Study Guide: Growing Up Into Kingdom Adulthood

Sunday September 13, 2009 | Greg Boyd

Focus Scripture:

Brief Summary:

Jesus was frustrating to most people who asked him theological questions. When the Sadducees challenged him, Jesus set them straight on the resurrection, the role of women, and gave a few hints about heaven, none of which they wanted to hear.

Extended Summary:

Jesus was frustrating to most people who asked him theological questions. Rather than answer the specific question being asked in a straight forward manner, Jesus usually redirected the conversation toward something more important. As we have seen, when the Pharisee’s asked about paying taxes or not, Jesus redirected people to reflect on what it means to give to each what is owed, to Caesar what is Caesar’s and to God what is God’s.

This time, it is the Sadducees who have a challenge for Jesus. They posed their question in the form of a puzzle. The details of the puzzle tell us much about the interests of the Sadducees. This group of Jewish teachers did not believe in the resurrection or the reality of angels.

Here’s what was going on with their puzzle: They didn’t believe in the resurrection, but they did believe that passing on the family names of Jewish men was extremely important.
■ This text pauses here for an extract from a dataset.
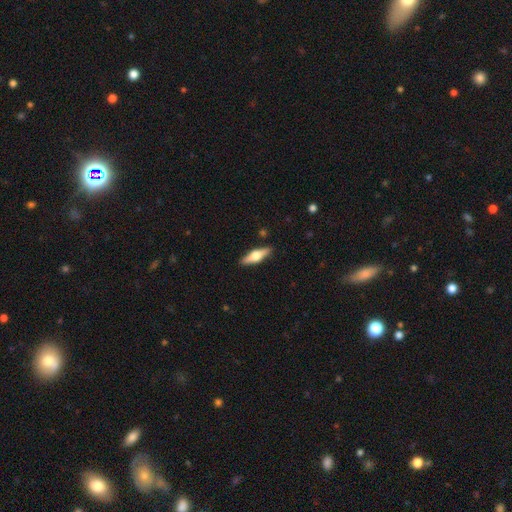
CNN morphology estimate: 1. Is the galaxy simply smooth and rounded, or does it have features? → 54% featured or disk, 40% smooth, 6% star or artifact.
This is a very different way of thinking about “eternal life” than what is usually understood by that phrase today. The essential element is that the man’s name must be passed down to his son and so on. So, the role of a woman in this scheme is that of wife and child-bearer, not just any child, but specifically a son. So, they wanted to get Jesus to stumble over the question of to whom someone would be married “in heaven” (which they didn’t really believe in) if they had multiple spouses while on earth.

Jesus answered that there will be no marriage in heaven but those who are in heaven will be like angels. He referred to those in heaven as “children of the resurrection”. In this response Jesus makes it clear that relationships in heaven will work very differently than they do here on earth. He went on to refer to Moses’ (because it was Moses the Sadducees were quoting about marriage laws) understanding of God as being the God of those who are alive here on earth now, but also the God of all who have died but are alive in heaven.
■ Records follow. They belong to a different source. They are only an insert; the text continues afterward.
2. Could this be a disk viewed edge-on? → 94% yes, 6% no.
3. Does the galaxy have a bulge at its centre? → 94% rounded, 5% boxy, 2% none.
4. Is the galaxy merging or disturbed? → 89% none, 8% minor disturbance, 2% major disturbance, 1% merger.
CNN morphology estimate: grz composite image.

In saying these things, Jesus confronted the views of the Sadducees in several ways and showed that their question was wrong-headed and based on the assumption that heaven (if it existed) would be just like earth only permanent. Among the assumptions confronted are: family lines are what is ultimately important, this is clearly denied since there will be no recognition of this in heaven. The idea of there being no resurrection was confronted by quoting Moses, who had authority for the Sadducees. The restrictive understanding of the role of women as son-bearers social pawns was confronted.
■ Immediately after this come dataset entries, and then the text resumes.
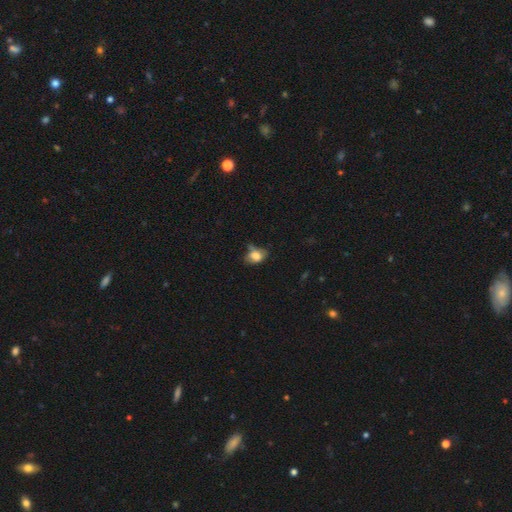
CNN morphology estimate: Overall: smooth (75%). How rounded: in between (73%). Merging: none (42%; minor disturbance 34%).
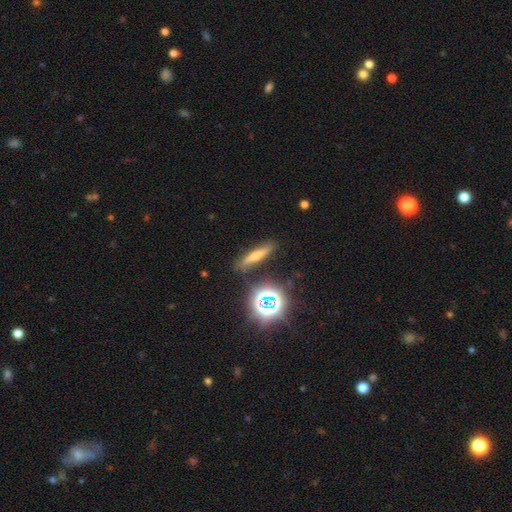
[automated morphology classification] Smooth or featured? Predicted: smooth (p=0.45). Merging? Predicted: none (p=0.84).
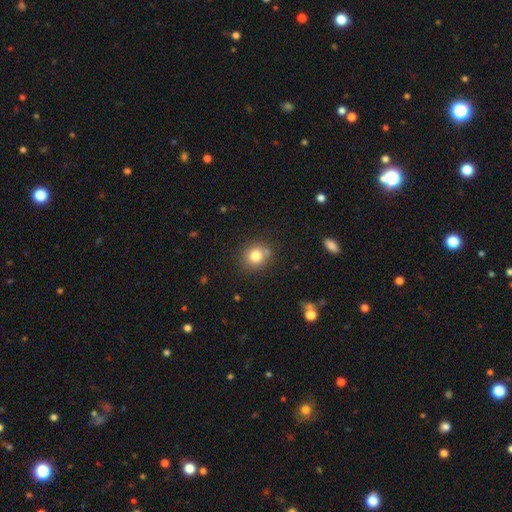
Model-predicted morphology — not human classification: Smooth or featured: smooth — 80% (star or artifact — 12%)
How rounded: round — 79% (in between — 20%)
Merging: none — 79% (minor disturbance — 12%)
Greg went on to show how we all often fall into the same sort of assumptions about heaven than the Sadducees did. We wonder or even worry about who will be there, our family? Friends? Pets? What will we look like? What age? What condition? Then he pointed us to some important passages to help us get away from these sorts of questions. Read through all of the key scriptures before continuing on to the questions below.

Reflection Questions:

  1. What stood out to you most from this message and the supporting texts?
  2. A large part of Greg’s sermon was based on Paul’s words in 1 Cor. 13. How does the comparison of childhood to adulthood in this passage apply to the larger conversation about Sadducees and questions about heaven?
  3. If we are in the position of children with regard to our questions and concerns about heaven, how much can we reasonably know about what heaven will be like? What can we know for sure? What details are unavailable at this point?
  4. Greg spent some time showing how this passage contained some “good news” for women during that time. What was that good news? How would that apply today?
  5. As citizens of heaven living here on earth, we are called to live out the new reality even though we find ourselves in the old. The good news for women discussed above also applies to other people who find themselves corralled into predefined roles that society puts us in. How does being a citizen of heaven, a child of the coming king, change the way we think about ourselves and live in this world? What freedom and good news is present in these texts for all of us?